Se sul sito dell’agenzia vedi che propongono in vendita: terreni, capannoni, appartamenti, ville, negozi, uffici e fanno anche affitti e consulenze per i mutui, stai sicuro che (a meno che non sia un’agenzia composta da 10 persone specializzate ognuna nel proprio settore) non farà bene nessuna di queste cose.

Il mercato immobiliare si è evoluto e sono molte le normative e le Leggi di cui tenere conto durante una compravendita. E’ impossibile per una sola persona conoscere il mercato e le norme di 5 o 6 settori diversi fra loro.

Due foto e un annuncio sui portali non bastano più per vendere una casa, anche se è bella.

Inoltre non vorrai mica che la tua casa, che vuoi vendere velocemente, finisca in vetrina accanto ad un negozio e a un capannone?

  1. Tempo

Stabilire a priori quanto ci metterà un agente immobiliare a vendere la tua casa … è come fare terno al Lotto. Ma ci sono alcuni dati che possono essere presi ad esempio.

Se ha già venduto nella tua zona case simili alla tua – o comunque conosce bene il mercato -potrebbe avere già qualche persona interessata. Si lo so che è la classica frase di tanti agenti immobiliari … ma a volte è vera.

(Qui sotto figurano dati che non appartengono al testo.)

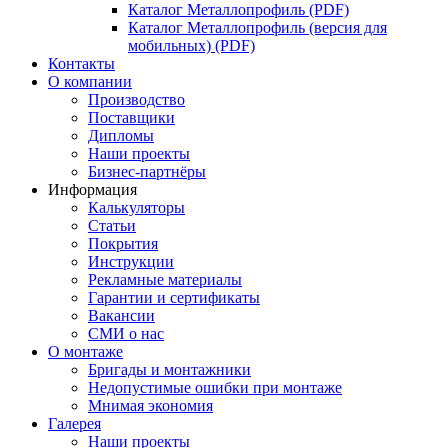
Каталог Металлопрофиль (PDF)
Каталог Металлопрофиль (версия для
мобильных) (PDF)
Контакты
О компании
Производство
Поставщики
Дипломы
Наши проекты
Бизнес-партнёры
Информация
Калькуляторы
Статьи
Покрытия
Инструкции
Рекламные материалы
Гарантии и сертификаты
Вакансии
СМИ о нас
О монтаже
Бригады и монтажники
Недопустимые ошибки при монтаже
Мнимая экономия
Галерея
Наши проекты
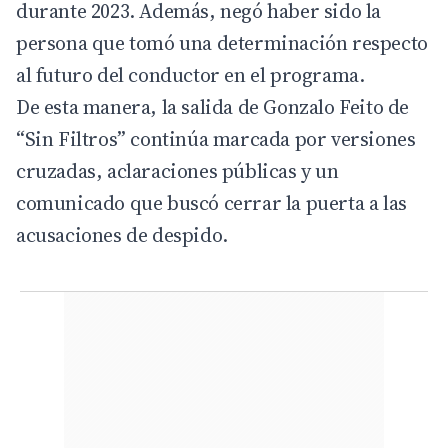
durante 2023. Además, negó haber sido la
persona que tomó una determinación respecto
al futuro del conductor en el programa.
De esta manera, la salida de Gonzalo Feito de
“Sin Filtros” continúa marcada por versiones
cruzadas, aclaraciones públicas y un
comunicado que buscó cerrar la puerta a las
acusaciones de despido.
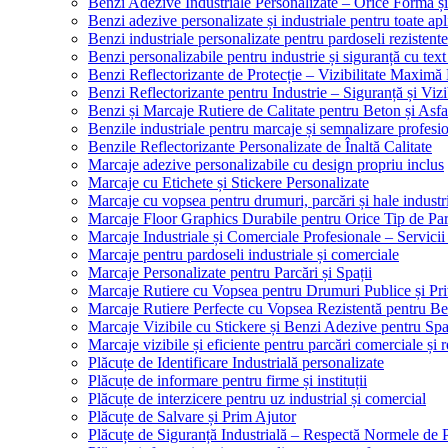
Benzi Adezive Industriale Personalizate – Orice Formă ș
Benzi adezive personalizate și industriale pentru toate apli
Benzi industriale personalizate pentru pardoseli rezistente
Benzi personalizabile pentru industrie și siguranță cu text
Benzi Reflectorizante de Protecție – Vizibilitate Maximă
Benzi Reflectorizante pentru Industrie – Siguranță și Viz
Benzi și Marcaje Rutiere de Calitate pentru Beton și Asfa
Benzile industriale pentru marcaje și semnalizare profesi
Benzile Reflectorizante Personalizate de Înaltă Calitate
Marcaje adezive personalizabile cu design propriu inclus
Marcaje cu Etichete și Stickere Personalizate
Marcaje cu vopsea pentru drumuri, parcări și hale industr
Marcaje Floor Graphics Durabile pentru Orice Tip de Pa
Marcaje Industriale și Comerciale Profesionale – Servici
Marcaje pentru pardoseli industriale și comerciale
Marcaje Personalizate pentru Parcări și Spații
Marcaje Rutiere cu Vopsea pentru Drumuri Publice și Pri
Marcaje Rutiere Perfecte cu Vopsea Rezistentă pentru Bet
Marcaje Vizibile cu Stickere și Benzi Adezive pentru Spaț
Marcaje vizibile și eficiente pentru parcări comerciale și r
Plăcuțe de Identificare Industrială personalizate
Plăcuțe de informare pentru firme și instituții
Plăcuțe de interzicere pentru uz industrial și comercial
Plăcuțe de Salvare și Prim Ajutor
Plăcuțe de Siguranță Industrială – Respectă Normele de 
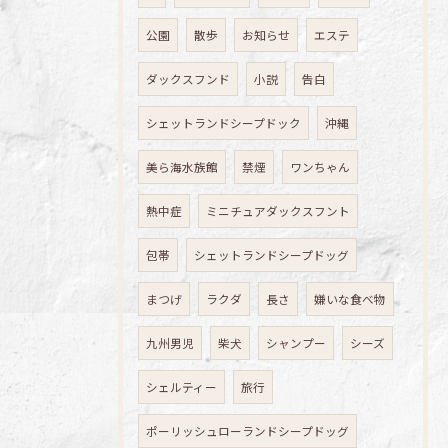
公園
散歩
お知らせ
エステ
ダックスフンド
小説
告白
シェットランドシープドック
沖縄
美ら海水族館
禁煙
ワンちゃん
熱中症
ミニチュアダックスフント
包帯
シェットランドシープドッグ
まつげ
ラクダ
長さ
嫌いな食べ物
九州男児
柴犬
シャンプー
シーズ
シェルティー
旅行
ポーリッシュローランドシープドッグ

Inoltre se conosce bene il mercato nella zona dovrebbe essere in grado di dirti quante vendite, approssimativamente, sono state fatte lo scorso anno e quindi fare una previsione per la vendita di casa tua.

  1. Impegno da parte tua

 Più l’agente immobiliare è in gamba e meno fastidi avrai tu

Cosa intendo per fastidio?

Un agente immobiliare che lavora in maniera approssimativa ti porterà in casa quante più persone possibile per cercare di “piazzare” la tua casa a qualcuno.

Per farti vedere che lavora ti porterà anche persone che non sono realmente interessate a comprare casa tua — o che magari non sono ancora andate in banca ad informarsi per il mutuo e quindi non sono clienti credibili.

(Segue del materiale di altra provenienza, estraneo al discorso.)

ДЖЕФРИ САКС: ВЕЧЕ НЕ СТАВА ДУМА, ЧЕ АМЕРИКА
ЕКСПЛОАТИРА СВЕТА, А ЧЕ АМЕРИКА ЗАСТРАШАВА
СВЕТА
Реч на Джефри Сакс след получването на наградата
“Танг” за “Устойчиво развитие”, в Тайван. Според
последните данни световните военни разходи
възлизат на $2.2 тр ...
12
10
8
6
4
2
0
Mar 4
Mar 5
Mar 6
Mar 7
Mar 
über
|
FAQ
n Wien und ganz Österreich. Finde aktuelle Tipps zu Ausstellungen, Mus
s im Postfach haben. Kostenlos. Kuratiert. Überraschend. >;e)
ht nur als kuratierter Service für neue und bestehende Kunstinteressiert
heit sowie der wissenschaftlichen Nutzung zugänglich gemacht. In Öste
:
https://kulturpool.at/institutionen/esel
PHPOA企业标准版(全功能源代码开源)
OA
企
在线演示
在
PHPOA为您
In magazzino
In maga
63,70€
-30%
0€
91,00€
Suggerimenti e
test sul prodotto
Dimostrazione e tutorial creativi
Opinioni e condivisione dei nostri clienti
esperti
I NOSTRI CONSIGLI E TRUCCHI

Tutto questo si traduce in perdite di tempo per te che dovrai chiedere permessi al lavoro, tenere la casa sempre in perfetto ordine, perdere tempo.

Un bravo agente immobiliare porterà a vedere casa tua solamente persone realmente interessate, già informate su tutti gli aspetti della vendita, prequalificate dal punto di vista della capacità di acquistare — facendoti risparmiare tempo e giramenti di scatole.

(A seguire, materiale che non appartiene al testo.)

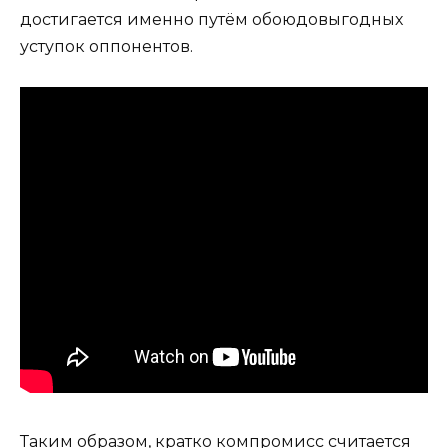
достигается именно путём обоюдовыгодных
уступок оппонентов.
Таким образом, кратко компромисс считается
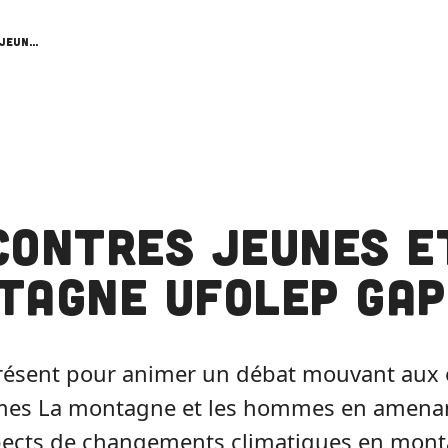
Rencontres Jeunes et montagne UFOLEP Gap
contres Jeunes e
tagne UFOLEP Gap
résent pour animer un débat mouvant aux 
èmes La montagne et les hommes en amenan
spects de changements climatiques en mon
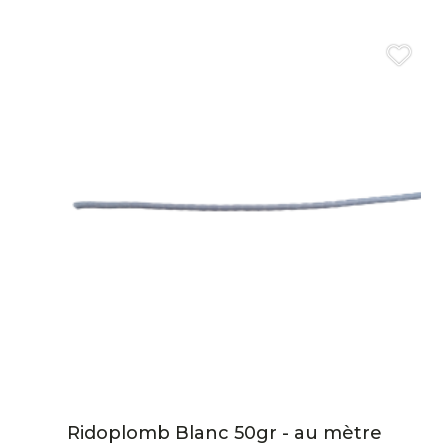
Ridoplomb Blanc 50gr - au mètre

Ti terrà aggiornato con un rapporto dopo ogni visita in modo da farti conoscere i motivi per cui la tua casa non è stata venduta a quella persona e possiate, se possibile, correggere gli eventuali problemi.

PS Se trovi un agente immobiliare come te l’ho descritto ti chiederà di lavorare in esclusiva e non sarà disposto a lavorare in maniera approssimativa. Questo è un altro indice della sua professionalità.

Dargli un incarico in esclusiva è il modo migliore per vendere la tua casa ricavando il massimo possibile.